Saturday, May 18, 2013

Twenty One &Counting

 As of two and a half hours ago, I am officially legal in every department.  It has been a beautiful few hours so far.  Niko surprised me right at midnight, brought me a present (new shoes and a beautiful big metal dragonfly that is a project for us to redesign to my style), and of course some food.  My cousins Jesus and Antonio both called me right past midnight which was very sweet and considerate.  &A facebook friend I've never met (the only one on my friends list I don't know personally) sent me a gift card to Jamba Juice with the following message: " You put up some amazing stuff you know. Straight up and honest. So glad to know peeps like you really exist."

&It is only looking up.
No copyright infringement intended, I found it on Google and couldn't find a link to give credit to.

If the weather permits (it may be too rainy) I have an appointment to Skydive at noon!! [[UPDATE: No skydiving, there was too much rain.  Instead we went to Denys, walked Jack, then watched Star Trek]]. I couldn't be more excited, or more grateful.  My best friend of the past 10 years is taking the jump with me. I am so grateful for him, having put up with me for so long and through so many hardships.  We've had so many ups and downs, but we always seem to know that we need each other and swallow our pride. 

I'm in the midst of some more life changes, which I guess is pretty normal for me seeing as my life changes every few months.  I suppose I'm hooked on it, change.  It keeps things fresh.  It also makes me appreciate the moment knowing it is on the verge of ending.  In all reality every moment is constantly ending.  When I'm turning my back and starting a new chapter though, it makes me linger on the last paragraph mildly more sentimentally.

I leave to Venezuela on November 13th, then once I get into La Universidad del Rio Negro I'll be headed to Argentina for my studies, and I'll finally get to be with my extraordinary siblings again.  It's all happening so quickly!  We'll be reunited so soon.  I'm just so grateful.

Tonight, I'm packing up my apartment (at this exact moment I'm procrastinating on it) and organizing my papers and my hoarded memories to prepare for my move (downsize from apartment to bedroom) next week.  That in turn helps me prepare for my move internationally in just over 5 months.  I am also in the process of making a very heartfelt birthday present for a phenomenal man named Niko.  His birthday is the day after mine, so in about 21 hours hahahaha...  I am the ultimate procrastinator.

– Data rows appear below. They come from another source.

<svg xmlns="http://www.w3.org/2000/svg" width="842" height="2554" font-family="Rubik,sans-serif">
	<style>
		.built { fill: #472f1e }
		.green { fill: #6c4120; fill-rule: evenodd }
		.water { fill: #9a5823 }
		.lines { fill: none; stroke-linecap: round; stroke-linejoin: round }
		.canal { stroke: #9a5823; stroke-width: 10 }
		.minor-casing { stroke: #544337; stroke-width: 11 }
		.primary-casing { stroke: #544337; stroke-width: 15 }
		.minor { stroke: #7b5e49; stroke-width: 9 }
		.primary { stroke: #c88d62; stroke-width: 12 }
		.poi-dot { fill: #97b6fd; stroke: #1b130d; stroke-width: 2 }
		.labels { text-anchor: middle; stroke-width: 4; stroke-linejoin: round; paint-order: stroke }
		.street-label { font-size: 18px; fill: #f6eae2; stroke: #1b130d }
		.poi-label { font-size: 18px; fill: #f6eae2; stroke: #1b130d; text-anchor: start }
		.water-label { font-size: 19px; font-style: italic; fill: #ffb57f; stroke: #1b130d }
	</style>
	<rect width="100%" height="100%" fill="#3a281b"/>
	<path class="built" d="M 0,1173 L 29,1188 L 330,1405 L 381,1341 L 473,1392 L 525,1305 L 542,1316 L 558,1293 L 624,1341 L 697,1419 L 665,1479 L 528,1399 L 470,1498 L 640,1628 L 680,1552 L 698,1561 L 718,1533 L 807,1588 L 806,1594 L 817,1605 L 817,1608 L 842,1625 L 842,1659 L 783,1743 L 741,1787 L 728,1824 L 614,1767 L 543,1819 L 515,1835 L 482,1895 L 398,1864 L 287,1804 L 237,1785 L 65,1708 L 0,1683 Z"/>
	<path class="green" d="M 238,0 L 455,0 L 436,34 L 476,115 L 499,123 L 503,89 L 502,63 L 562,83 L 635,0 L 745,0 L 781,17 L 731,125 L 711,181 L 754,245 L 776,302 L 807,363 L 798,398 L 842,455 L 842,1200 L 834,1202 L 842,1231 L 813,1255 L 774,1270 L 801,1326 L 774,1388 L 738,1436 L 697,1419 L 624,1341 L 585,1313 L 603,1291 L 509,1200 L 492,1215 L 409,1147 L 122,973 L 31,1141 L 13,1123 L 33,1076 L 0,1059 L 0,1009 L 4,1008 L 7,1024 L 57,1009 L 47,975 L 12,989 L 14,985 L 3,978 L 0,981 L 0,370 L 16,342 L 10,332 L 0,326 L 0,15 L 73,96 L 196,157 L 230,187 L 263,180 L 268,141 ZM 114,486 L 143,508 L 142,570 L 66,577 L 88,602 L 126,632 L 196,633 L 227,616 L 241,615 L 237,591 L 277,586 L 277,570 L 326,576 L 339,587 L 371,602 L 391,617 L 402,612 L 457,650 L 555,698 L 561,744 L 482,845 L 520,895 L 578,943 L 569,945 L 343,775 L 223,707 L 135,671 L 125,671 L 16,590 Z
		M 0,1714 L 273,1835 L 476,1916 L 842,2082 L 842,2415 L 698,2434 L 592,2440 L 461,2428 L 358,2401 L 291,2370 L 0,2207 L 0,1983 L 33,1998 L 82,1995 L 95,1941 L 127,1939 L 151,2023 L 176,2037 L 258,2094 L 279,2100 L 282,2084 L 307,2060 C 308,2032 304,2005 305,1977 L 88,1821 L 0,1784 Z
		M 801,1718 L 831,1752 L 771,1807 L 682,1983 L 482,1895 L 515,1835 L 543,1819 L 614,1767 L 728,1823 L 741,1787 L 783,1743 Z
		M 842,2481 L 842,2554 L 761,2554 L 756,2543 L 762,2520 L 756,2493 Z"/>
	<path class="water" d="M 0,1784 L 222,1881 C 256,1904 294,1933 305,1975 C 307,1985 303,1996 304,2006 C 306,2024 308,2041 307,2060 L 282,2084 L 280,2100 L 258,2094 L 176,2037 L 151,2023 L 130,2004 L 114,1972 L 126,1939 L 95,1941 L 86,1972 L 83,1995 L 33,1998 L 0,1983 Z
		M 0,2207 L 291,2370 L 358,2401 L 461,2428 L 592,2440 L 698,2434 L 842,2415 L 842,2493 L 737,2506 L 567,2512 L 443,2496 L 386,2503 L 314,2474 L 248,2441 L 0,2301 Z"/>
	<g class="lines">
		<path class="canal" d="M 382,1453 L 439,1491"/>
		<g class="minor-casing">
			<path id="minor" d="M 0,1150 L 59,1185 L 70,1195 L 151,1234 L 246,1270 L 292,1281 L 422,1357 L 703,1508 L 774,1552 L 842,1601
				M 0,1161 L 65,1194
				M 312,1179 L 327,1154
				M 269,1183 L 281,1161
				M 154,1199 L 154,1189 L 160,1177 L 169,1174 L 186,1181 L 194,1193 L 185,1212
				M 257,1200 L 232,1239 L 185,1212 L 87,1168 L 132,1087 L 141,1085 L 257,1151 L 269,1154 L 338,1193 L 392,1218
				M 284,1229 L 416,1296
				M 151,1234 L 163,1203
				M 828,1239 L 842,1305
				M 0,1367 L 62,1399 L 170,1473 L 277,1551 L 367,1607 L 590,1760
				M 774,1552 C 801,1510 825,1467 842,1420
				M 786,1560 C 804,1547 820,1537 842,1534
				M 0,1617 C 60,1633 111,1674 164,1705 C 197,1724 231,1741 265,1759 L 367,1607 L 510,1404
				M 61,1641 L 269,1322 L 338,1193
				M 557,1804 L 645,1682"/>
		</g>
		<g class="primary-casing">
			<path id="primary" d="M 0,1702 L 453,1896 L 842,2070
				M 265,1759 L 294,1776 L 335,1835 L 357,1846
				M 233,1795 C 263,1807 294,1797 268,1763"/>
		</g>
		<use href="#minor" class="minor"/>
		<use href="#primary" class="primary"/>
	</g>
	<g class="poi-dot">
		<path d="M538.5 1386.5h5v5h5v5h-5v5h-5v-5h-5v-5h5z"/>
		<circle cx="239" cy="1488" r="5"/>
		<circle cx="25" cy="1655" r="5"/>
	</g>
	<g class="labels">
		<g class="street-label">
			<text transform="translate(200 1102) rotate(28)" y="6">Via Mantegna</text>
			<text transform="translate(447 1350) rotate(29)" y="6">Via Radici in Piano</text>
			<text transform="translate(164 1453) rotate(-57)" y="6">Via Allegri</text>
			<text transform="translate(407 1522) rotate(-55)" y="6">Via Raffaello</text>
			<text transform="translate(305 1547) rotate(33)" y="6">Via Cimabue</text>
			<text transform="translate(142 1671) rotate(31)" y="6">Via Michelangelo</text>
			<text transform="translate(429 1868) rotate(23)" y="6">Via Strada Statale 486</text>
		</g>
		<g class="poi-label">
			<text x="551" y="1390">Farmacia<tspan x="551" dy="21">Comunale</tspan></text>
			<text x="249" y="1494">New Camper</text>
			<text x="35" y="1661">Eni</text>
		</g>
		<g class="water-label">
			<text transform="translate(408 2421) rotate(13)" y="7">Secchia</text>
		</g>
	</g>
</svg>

Niko's sunglasses on my submissive nonchalant champ of a dog.
I'm taking a page out of a dictionary, soaking it in green tea and baking it to make it look vintage, then taking a lighter to it to add more vintage appeal.  Once its vintage enough for my liking, I am going to modge podge it onto a canvas.  I have a vinyl motorcycle as well as his initials that I have to finish peeling out the details from.  Once I"m done with that I am going to stick it to the vintage dictionary page very careful not to rip off any of the paper.  I will then modge podge over the top of it and paint the sides of the canvas black.  I also bought him a bracelet.  A couple months ago he was showing me pictures of his family and stopped to stare at a bracelet he was wearing in a picture that he had completely forgotten about.  He seemed really excited about it because of the memories.  He bought it in Mexico when he was there a few years back.  The one I bought him looks just like it, granted there isn't any significance to it because its not from his home country but I hope he likes the style anyways.  

I have a Skype date with my mommy at 6:00pm &I am very happy about it, she has been such a miraculous guardian angel and a stunning example for me to follow her footsteps.  When my mother was made, nothing but compassion, consideration, determination, strength, and about a gallon of hilarity was added. 

A blood-red heartbeat monitor through
the middle of Jack's exactly replicated paw. :)
I am just at a loss of words for the amount of gratitude I have in me right now.  I miss a lot of people.  Some because life has taken us through a split in the river, which is okay because Facebook keeps us updated, which is nice.  Others because they weren't good for me so I had to let them go, along with my anger and disappointment.  I just wish them well, and I can't help but wonder what things would have been like had they not had so much betrayal and hurt in their own lives to have driven them hurt and betray others, including me, so drastically.

Thank goodness I have Jack.  My little brown eyed, wet nosed, hairy, four legged son.  My constant, my angel, my pride and joy.  I got his paw print tattooed on me last week and I love it.  I love my life.  I love the few individuals that currently populate it.  &&For today, I love me.  <3  Happy 21st Diana.